KABUL, Afghanistan, Aug. 17 -- President Hamid Karzai condemned a U.S. airstrike Thursday that Afghan officials said killed 10 border policemen.

"I have repeatedly asked the coalition forces to take maximum caution while carrying out operations," he said in a statement, adding that such incidents "must not be repeated."

Gen. Abdul Rahman, Afghanistan's deputy chief of border police, said a coalition airplane killed 10 policemen in two trucks in the southeastern province of Paktika. No one survived the strike.

The U.S. military released a statement saying it was looking into the report but believed an aircraft had destroyed two trucks that soldiers on the ground said were involved in an attack on a U.S.-Afghan patrol. An Afghan policeman was killed and a coalition vehicle was damaged in that clash.

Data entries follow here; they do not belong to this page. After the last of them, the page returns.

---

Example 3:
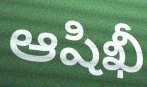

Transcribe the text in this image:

ఆషిఖీ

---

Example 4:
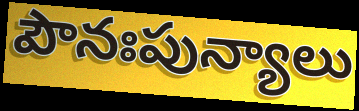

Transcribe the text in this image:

పౌనఃపున్యాలు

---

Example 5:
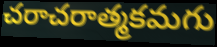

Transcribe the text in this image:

చరాచరాత్మకమగు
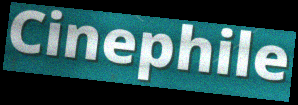
Cinephile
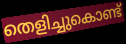
തെളിച്ചുകൊണ്ട്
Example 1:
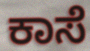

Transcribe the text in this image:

ಕಾಸೆ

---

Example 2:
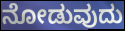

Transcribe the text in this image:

ನೋಡುವುದು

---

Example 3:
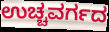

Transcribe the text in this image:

ಉಚ್ಚವರ್ಗದ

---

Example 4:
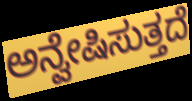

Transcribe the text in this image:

ಅನ್ವೇಷಿಸುತ್ತದೆ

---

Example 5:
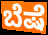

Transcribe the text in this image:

ಬೆಷೆ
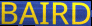
BAIRD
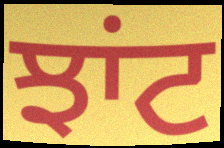
ਝਾਂਟ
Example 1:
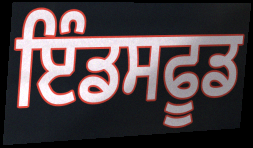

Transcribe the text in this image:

ਇੰਡਸਫੂਡ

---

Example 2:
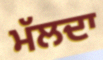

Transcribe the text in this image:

ਮੱਲਦਾ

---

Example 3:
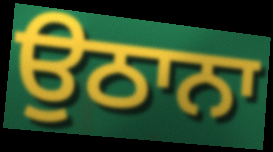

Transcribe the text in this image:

ਉਠਾਨਾ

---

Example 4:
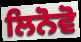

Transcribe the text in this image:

ਲਿਨੋਵੋ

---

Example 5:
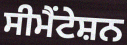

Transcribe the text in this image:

ਸੀਮੈਂਟੇਸ਼ਨ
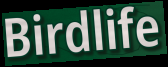
Birdlife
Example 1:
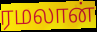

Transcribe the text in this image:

ரமலான்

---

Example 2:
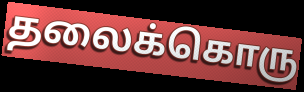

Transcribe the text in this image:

தலைக்கொரு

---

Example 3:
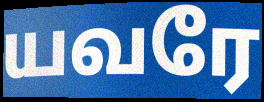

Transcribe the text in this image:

யவரே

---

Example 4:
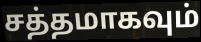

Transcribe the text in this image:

சத்தமாகவும்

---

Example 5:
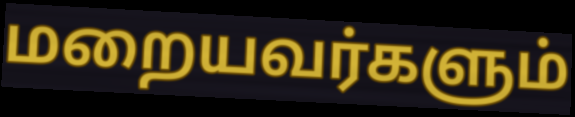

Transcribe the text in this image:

மறையவர்களும்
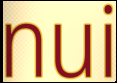
nui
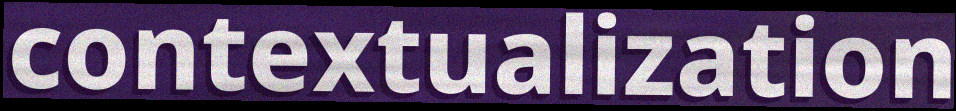
contextualization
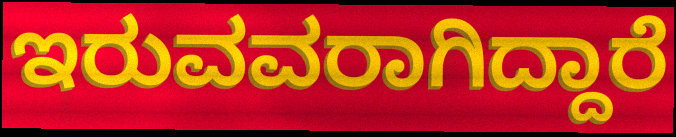
ಇರುವವರಾಗಿದ್ದಾರೆ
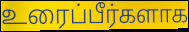
உரைப்பீர்களாக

In Paktika province Wednesday, a U.S. military vehicle hit a Soviet-era land mine, killing one soldier, the military said, ruling out enemy action.

On Thursday, a suicide bomber drove an explosives-packed car into a joint U.S.-Afghan army convoy on the main Kandahar-Kabul highway in Kandahar province, seriously wounding one U.S. soldier, officials said.

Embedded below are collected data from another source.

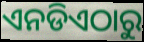
ଏନଡିଏଠାରୁ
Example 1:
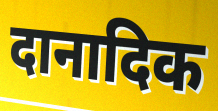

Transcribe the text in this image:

दानादिक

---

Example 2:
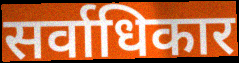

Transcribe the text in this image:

सर्वाधिकार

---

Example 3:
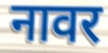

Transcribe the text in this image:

नावर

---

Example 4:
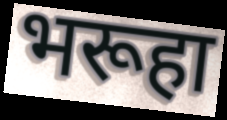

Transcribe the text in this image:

भरूहा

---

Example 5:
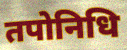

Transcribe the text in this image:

तपोनिधि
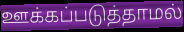
ஊக்கப்படுத்தாமல்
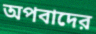
অপবাদের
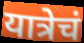
यात्रेचं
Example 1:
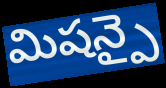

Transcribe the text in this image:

మిషన్పై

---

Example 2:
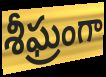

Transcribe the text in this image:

శీఘ్రంగా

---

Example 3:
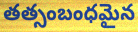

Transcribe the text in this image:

తత్సంబంధమైన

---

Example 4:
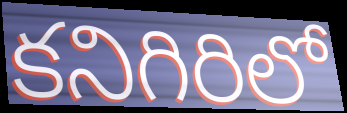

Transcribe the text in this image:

కనిగిరిలో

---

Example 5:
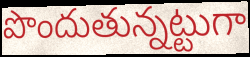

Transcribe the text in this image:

పొందుతున్నట్టుగా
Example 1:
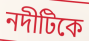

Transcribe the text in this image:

নদীটিকে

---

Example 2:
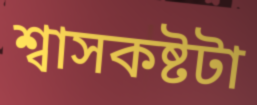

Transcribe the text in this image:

শ্বাসকষ্টটা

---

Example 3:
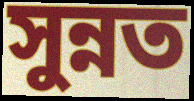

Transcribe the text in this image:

সুন্নত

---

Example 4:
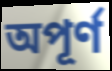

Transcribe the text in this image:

অপূর্ণ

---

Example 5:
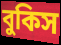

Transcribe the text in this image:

বুকিস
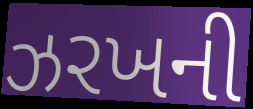
ઝરખની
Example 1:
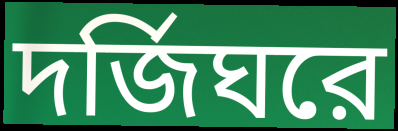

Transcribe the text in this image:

দর্জিঘরে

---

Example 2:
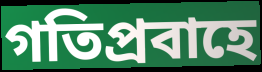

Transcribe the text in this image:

গতিপ্রবাহে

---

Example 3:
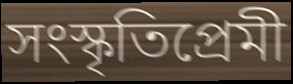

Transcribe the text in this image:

সংস্কৃতিপ্রেমী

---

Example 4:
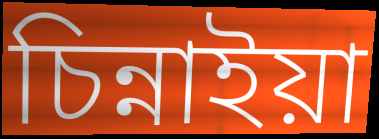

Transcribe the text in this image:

চিন্নাইয়া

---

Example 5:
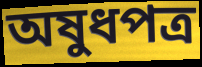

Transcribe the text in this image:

A purported Taliban spokesman asserted responsibility for the attack and said the bomber was Afghan.

Insurgents will continue with "suicide bombings, guerrilla warfare and ambushes" against the United States and its allies in Afghanistan, said Qari Yousaf Ahmadi, a self-described Taliban spokesman.

In nearby Uruzgan province, a suicide bomber targeting a NATO patrol instead killed one civilian and wounded six others, a NATO spokesman said.